Israeli Prime Minister Naftali Bennett held a situational assessment on Saturday night in anticipation of the event with the country’s internal security minister, the police commissioner and others. The IDF is also on alert. Police told Israeli media that they are concerned that the large crowds of mourners could lead to a disaster even of the scale of the Mount Meron stampede, which occurred last Lag B’Omer.

“Hopefully, the lessons from the Meron disaster will be applied and every participant will be able to return home safely. A million people at a funeral in an area of just one kilometer is a real danger,” the Forum of Families of Meron Victims said in a statement to the Israel Police over the weekend.

Police said the Ramat Gan Stadium, located near the site of the cemetery, will be converted to a field hospital, with the IDF’s rescue unit on alert to help with evacuations in the event that ambulances cannot get by due to crowding on area roads.

United Hatzalah, ZAKA and Magen David Adom emergency rescue teams will also be on call.

‘Key link in the chain of Torah transmission’

Kanievsky was treated by emergency medical services on Friday, Shushan Purim, in his home before being pronounced dead.

Leaders from across the political spectrum mourned the rabbi, including the prime minister and president.

Bennett said that the late rabbi “always made sure to receive every person with an open heart and lightheartedness.” Israeli President Isaac Herzog said that Kanievsky’s “love of the Torah, his modesty, his humility and his spiritual leadership will be missing for the yeshiva world and the entire people of Israel.”

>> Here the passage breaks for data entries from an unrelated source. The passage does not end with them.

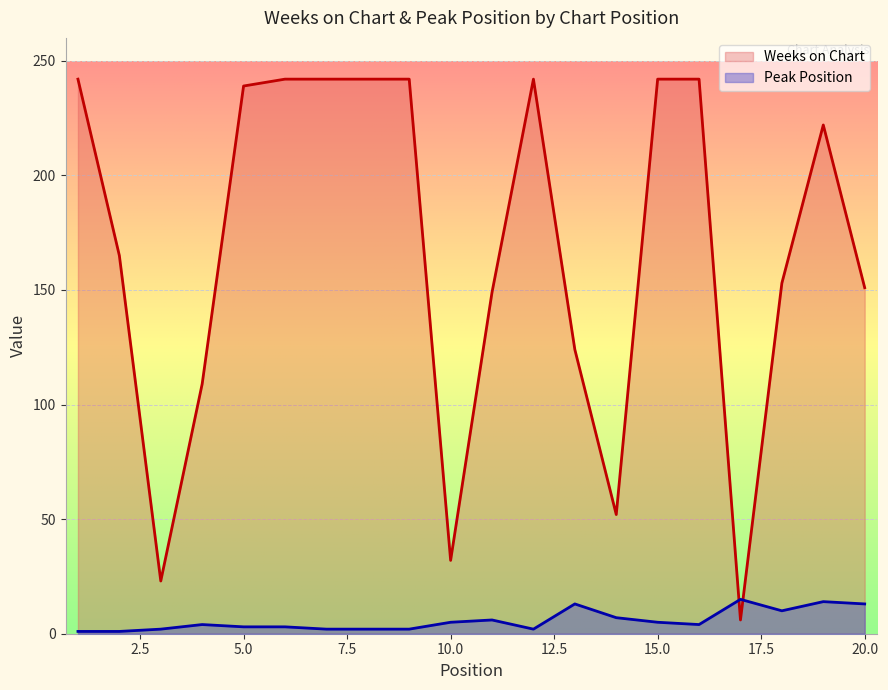

The Peak Position series shows 14 at 19. True or false?

True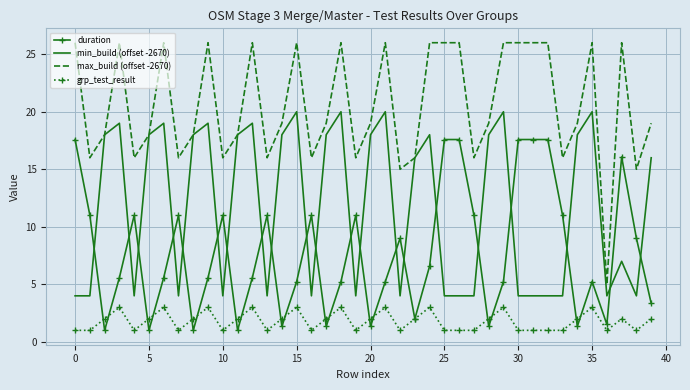

List the series in order of their peak value, highest first.

max_build (offset -2670), min_build (offset -2670), duration, grp_test_result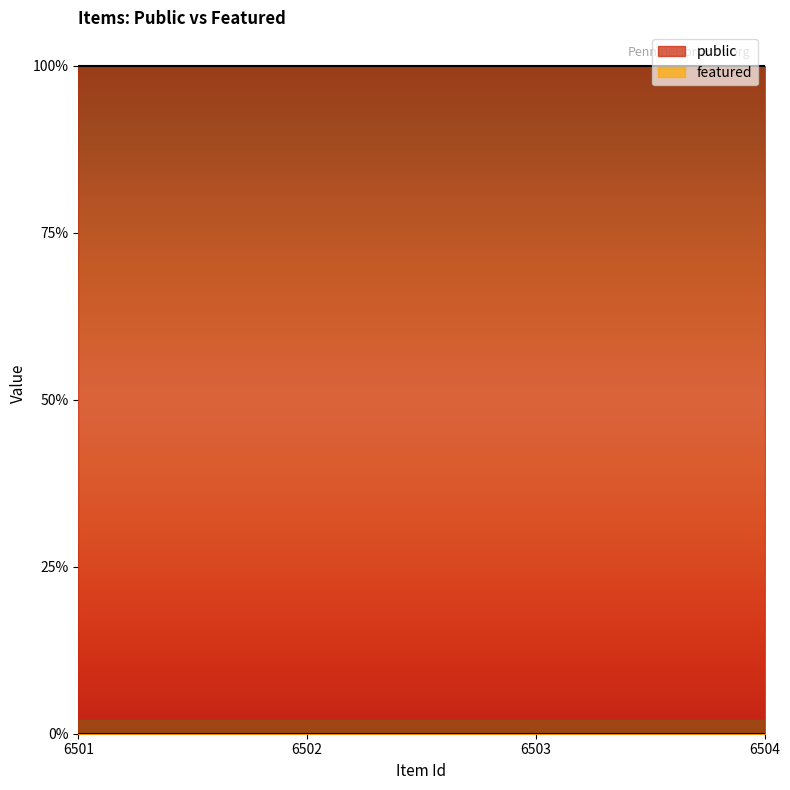

Between 6503 and 6502, which is larger?

6503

Opposition leader and former prime minister Benjamin Netanyahu visited the rabbi’s home on Saturday night, where he was holed up for more than an hour due to heavy crowding. Netanyahu said that the Jewish world had lost a “key link in the chain of Torah transmission.”

The late Rabbi Chaim Kanievsky with some of his followers. Credit: Haim Toito.

Kanievsky was born in 1928. He moved to Israel (then Palestine) with his family when he was six. He has lived in Bnei Brak since then.